Pecknold voudrait placer de son côté la constance, mais il est difficile de la connaître sans vivre dans un bonheur total et infini. Pour se sentir perdurer dans son élément, il peut s'attarder sur les images terribles et poétiques du monde humain en retirant l'intervention de l'homme de leur existence. Les fumées sur l'océan ou les feux du désert ne sont plus dus à des marées noires ou des rejets de pétrole. La même fumée pour masquer que la forêt n'a plus rien d'originel, et peut être la faire revivre sur la foi de ses cimes. La fumée c'est l'alliée dans l'illusion, pour brouiller ce que l'on sait de l'humain.

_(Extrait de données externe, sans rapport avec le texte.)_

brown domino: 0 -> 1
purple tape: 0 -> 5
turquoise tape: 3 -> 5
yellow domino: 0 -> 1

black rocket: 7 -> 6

Les Fleet Foxes s'inscrivent dans une brume bienveillante, ils ne surjouent pas, par leur standards, et pourtant jouent davantage d'instruments que tout autre groupe de pop. Avec un réalisme un peu forcené, ils veulent rendre les visions exactes de qui se hisse sur les épaules de Darwin et se permet un rire inquiétant.

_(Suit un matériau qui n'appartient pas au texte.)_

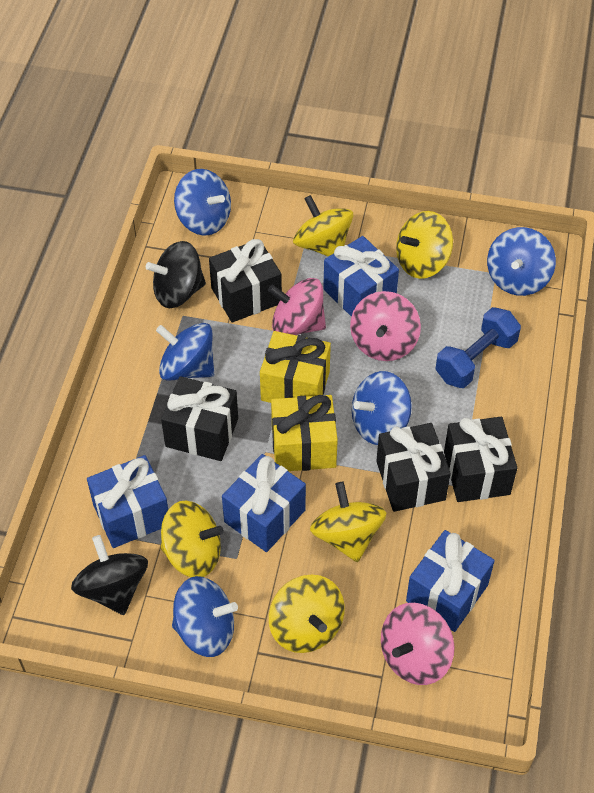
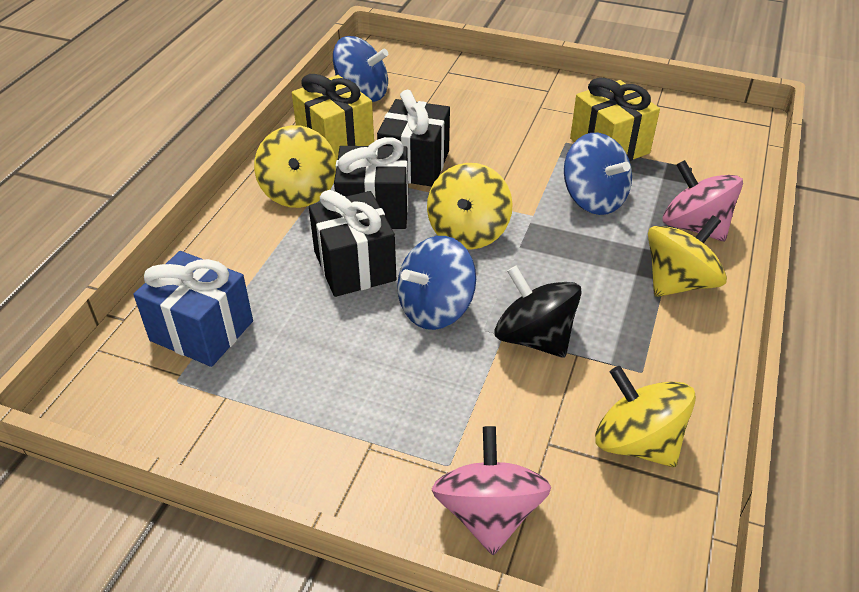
black gift: 4 -> 3
black spinning top: 2 -> 1
blue dumbbell: 1 -> 0
blue gift: 4 -> 1
blue spinning top: 5 -> 3
pink spinning top: 3 -> 2
yellow spinning top: 5 -> 4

Les quatre éléments apparaissant sur la pochette. L'eau, l'océan, sont une nouvelle fois très présents. D'ailleurs les chansons contiennent des éléments de mise en scène, comme sur -Cassius, cette précision:[Under the Water] et [Above the Surface], pour décrire depuis quel lieu Pecknold les chante.

La vieille symbolique d'une nature vertueuse dont l'homme serait légataire est balayée, au profit d'images plus vivifiantes : le soleil, avec son lourd passif dans les chanson pop, est ici une boule enflammée, c'est la cruauté amusée de Bruegel l'ancien quand il dépeint la chute d'Icare.

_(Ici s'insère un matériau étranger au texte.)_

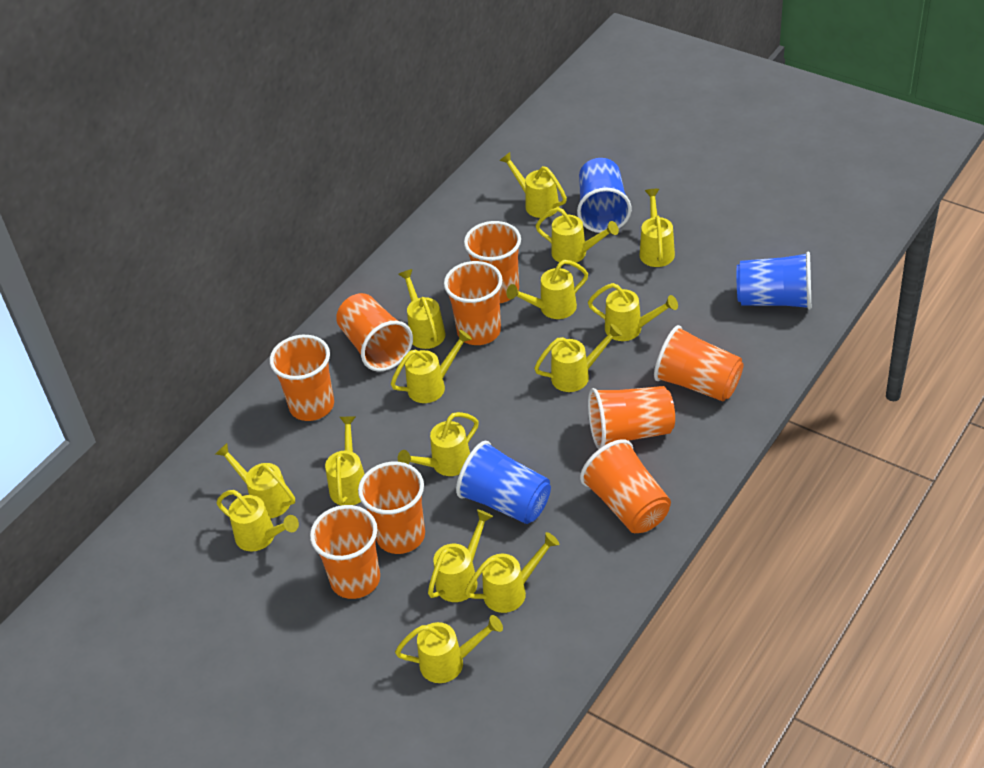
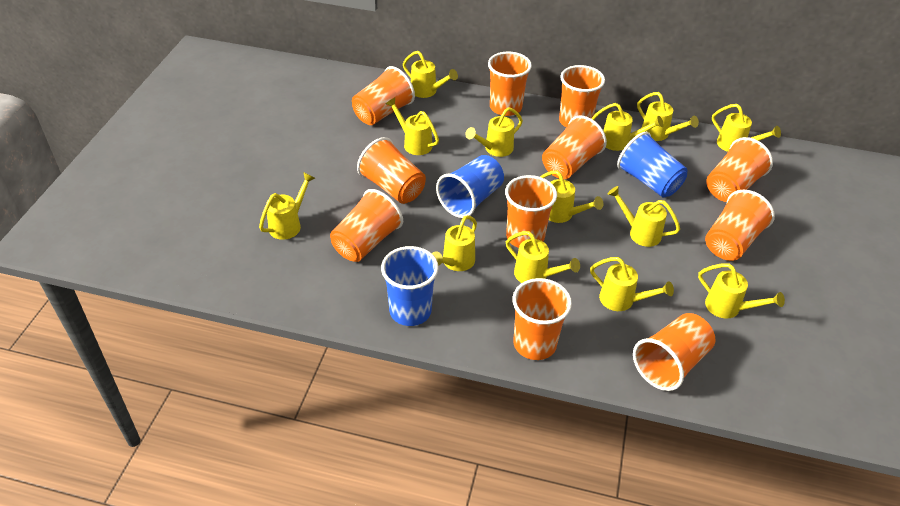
orange cup: 9 -> 11
yellow watering can: 15 -> 13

Pas étonnant, dans ce monde où l'écume, le vent, ont un pouvoir létal, que Pecknold se montre aussi nécessiteux de stabilité, et parfois se montre perdant pied. Entre l'aube et le crépuscule qu'il nous décrit telles que la nature les perçoit, ils nous a conviés, une nouvelle fois, à tester l'émerveillement. Cette poésie culmine dans Third Of May/Odaigahara, avec ces paroles inscrites en capitales dans le livret de l'album : LIFE UNFOLDS IN POOLS OF GOLD/I AM ONLY OWED THIS SHAPE/IF I MAKE A LINE TO HOLD/TO BE HELD WITHIN ONE'S SHELF/IS DEATHLIKE ». Elle résume la pensée de l'album : la condition et le conditionnement. On peut vouloir une cohérence, sans pour autant se limiter à ce que l'on sait de nous.

Produire une musique naturelle, pour les Fleet Foxes, revient à chanter l'inconnu. Quelle meilleure manière que de l'inclure dans sa vie, que de le définir, en constante expansion, avec une musique à l'avenant ? Rappelons que Pecknold joue 18 différentes sortes de guitares, de synthétiseurs et percussions au cours de l'album, parfois plus de 2 ou 3 au cours du même morceau. Skyler Skelset, avec qui il a fondé le groupe, arrive deuxième. Les trois autres membres explorent d’autres pistes encore, instruments à vent notamment.

Pour être à la hauteur de la tâche, Pecknold les a toujours sentis trop jeunes. « Too young, too young » répète t-il sur Another Ocean, l'une des chansons les plus harmonieuses et totales de l'album, qui se dissout dans des notes de saxophone. Fool's Errand, lui succédant, offre un drôle de single à l'album, qui capitalise sur les sentiments jusqu'ici. Pecknold rassemble le passé et le présent. Réconcilier le passé pour les Fleet Foxes et leur habileté à jouer des focales, c'est s'y perdre, et c'est exactement ce que fait I Should See Memphis, d'une nostalgie à peine humaine.

Cela confirme que le chanteur, s'il les a intimés et les a éclatés, n'a pas fragilisé les Fleet Foxes, mais les a rendus plus pertinents que jamais avec Crack-Up. Ne plus entendre les Fleet Foxes, ne plus les commenter même, cela reviendrait à une inquiétante résignation.